Although these mechanisms were not particularly controversial at the time, recent critical reviews of the socio-environmental impacts of data centers in Querétaro have sparked renewed controversy. For example, on his Facebook page, current Congressman Gilberto Herrera Ruiz publicly described the trust measure for CloudHQ “dispossession,” alluding to the fact that “the government gave 50 hectares to a company for $1,000 pesos” (Herrera, 2025). More profoundly, Paola Ricaurte and Teresa Roldán (2025) analyze data center policies in the state of Querétaro and situate the expansion of data centers within a historical continuum of dispossession that dates back to the colonial invasion and the state’s subsequent industrialization. Since then, mechanisms for hoarding and privatizing land and water have been consolidated and deepened in the 20th century with neoliberal policies, resulting in a socio-environmental crisis that affects communities, particularly indigenous peoples and precarious sectors.

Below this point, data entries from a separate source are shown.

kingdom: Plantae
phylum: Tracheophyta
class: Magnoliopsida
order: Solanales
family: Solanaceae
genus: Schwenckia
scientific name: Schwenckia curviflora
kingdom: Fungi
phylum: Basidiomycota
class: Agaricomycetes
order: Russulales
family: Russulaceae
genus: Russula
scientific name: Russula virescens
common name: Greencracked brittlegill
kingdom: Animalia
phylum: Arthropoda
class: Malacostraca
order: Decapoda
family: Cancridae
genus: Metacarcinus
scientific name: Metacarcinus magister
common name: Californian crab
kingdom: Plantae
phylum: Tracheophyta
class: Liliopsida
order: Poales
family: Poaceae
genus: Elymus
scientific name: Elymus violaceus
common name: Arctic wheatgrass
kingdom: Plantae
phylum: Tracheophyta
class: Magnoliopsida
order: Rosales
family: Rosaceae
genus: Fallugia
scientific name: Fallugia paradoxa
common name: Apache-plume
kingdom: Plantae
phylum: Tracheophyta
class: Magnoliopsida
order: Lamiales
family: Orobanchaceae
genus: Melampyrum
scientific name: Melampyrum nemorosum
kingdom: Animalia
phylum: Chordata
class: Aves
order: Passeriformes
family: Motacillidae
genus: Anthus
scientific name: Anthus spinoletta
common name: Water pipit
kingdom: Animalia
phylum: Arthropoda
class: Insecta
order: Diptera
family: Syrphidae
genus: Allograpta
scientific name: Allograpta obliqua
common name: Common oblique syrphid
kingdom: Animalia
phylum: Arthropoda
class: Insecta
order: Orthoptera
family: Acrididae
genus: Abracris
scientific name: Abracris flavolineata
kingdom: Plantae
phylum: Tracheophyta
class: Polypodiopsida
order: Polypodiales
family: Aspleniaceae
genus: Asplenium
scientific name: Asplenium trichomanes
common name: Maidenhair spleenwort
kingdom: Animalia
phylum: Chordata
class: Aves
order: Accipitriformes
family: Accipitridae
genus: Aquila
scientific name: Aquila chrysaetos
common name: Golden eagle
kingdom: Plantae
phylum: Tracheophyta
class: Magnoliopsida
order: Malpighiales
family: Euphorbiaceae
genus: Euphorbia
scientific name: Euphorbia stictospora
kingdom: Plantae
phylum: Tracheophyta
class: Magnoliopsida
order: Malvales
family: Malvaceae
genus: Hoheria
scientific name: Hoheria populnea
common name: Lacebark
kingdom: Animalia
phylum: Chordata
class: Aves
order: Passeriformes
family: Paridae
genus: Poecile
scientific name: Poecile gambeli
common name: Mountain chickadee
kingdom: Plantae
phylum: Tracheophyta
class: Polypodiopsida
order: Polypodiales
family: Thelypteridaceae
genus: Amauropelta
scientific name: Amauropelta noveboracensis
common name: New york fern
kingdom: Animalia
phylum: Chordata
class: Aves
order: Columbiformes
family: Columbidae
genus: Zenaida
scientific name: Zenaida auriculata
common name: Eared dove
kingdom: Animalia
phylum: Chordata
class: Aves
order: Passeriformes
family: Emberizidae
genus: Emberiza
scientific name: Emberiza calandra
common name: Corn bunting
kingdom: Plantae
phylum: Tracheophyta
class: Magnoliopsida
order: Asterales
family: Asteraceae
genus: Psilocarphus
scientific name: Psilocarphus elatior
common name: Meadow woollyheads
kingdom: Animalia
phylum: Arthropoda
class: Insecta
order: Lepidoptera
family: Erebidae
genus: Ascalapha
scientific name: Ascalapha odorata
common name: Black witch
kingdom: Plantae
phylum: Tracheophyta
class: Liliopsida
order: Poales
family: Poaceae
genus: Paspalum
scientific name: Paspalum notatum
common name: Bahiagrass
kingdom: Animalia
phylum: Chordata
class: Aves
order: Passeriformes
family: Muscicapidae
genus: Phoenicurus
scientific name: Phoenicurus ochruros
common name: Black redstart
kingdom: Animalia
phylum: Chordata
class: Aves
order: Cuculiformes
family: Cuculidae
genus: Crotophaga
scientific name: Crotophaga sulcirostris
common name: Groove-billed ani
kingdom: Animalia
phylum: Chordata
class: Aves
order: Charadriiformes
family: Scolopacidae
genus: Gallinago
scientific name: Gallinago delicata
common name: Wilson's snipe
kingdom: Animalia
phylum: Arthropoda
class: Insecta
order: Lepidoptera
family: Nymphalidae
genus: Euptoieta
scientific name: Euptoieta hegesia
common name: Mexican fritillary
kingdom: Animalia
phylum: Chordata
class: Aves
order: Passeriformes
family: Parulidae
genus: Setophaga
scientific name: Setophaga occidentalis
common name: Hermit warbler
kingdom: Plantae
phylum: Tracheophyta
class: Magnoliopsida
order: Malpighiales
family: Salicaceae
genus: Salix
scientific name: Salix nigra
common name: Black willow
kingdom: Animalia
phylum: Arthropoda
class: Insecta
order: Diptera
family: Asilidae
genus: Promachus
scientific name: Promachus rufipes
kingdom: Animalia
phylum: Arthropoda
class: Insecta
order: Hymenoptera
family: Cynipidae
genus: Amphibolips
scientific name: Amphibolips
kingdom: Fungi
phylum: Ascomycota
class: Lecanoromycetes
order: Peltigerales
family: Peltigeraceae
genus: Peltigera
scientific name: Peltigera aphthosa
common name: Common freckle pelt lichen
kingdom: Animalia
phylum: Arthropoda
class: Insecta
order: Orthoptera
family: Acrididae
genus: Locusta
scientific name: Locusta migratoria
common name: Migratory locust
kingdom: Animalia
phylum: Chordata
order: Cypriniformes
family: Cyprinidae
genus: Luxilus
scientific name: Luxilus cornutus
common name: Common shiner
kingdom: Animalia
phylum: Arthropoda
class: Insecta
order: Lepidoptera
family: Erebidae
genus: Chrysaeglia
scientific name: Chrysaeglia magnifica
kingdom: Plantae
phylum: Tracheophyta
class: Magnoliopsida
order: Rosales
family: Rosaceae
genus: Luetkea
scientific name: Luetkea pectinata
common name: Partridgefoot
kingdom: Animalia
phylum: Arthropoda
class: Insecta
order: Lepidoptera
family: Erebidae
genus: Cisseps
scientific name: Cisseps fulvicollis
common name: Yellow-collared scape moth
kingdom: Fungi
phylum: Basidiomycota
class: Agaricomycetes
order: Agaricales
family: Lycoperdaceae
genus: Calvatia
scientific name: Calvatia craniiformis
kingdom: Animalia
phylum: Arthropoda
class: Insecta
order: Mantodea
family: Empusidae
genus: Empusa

A land donation to a data center that was revoked in Brazil
In October 2022, in the state of Pernambuco, Brazil, a state law authorized the donation of ≈8,000–8,200 m² of the 120,000 m² Arcoverde Memorial Park (an area used by the public museum Espaço Ciência, located on the border between Recife and Olinda) for the installation of a data center and a landing station for submarine internet cables.
However, following public opposition, the Pernambuco government definitively revoked the donation in 2025 (Melo, 2025). There were many public arguments against the state donation, including (MPPE, 2023):
- The lack of transparency regarding environmental studies that took into account the mangrove area preserved there.
- The protection of the heritage of the Olinda Historic Site, a protected area within the boundaries of the Olinda Historic Site.
- The vindication of Espacio Ciencia as an essential point in a scientific-tourist itinerary through Recife and Olinda, as its loss of character would destroy part of the economic potential of both cities.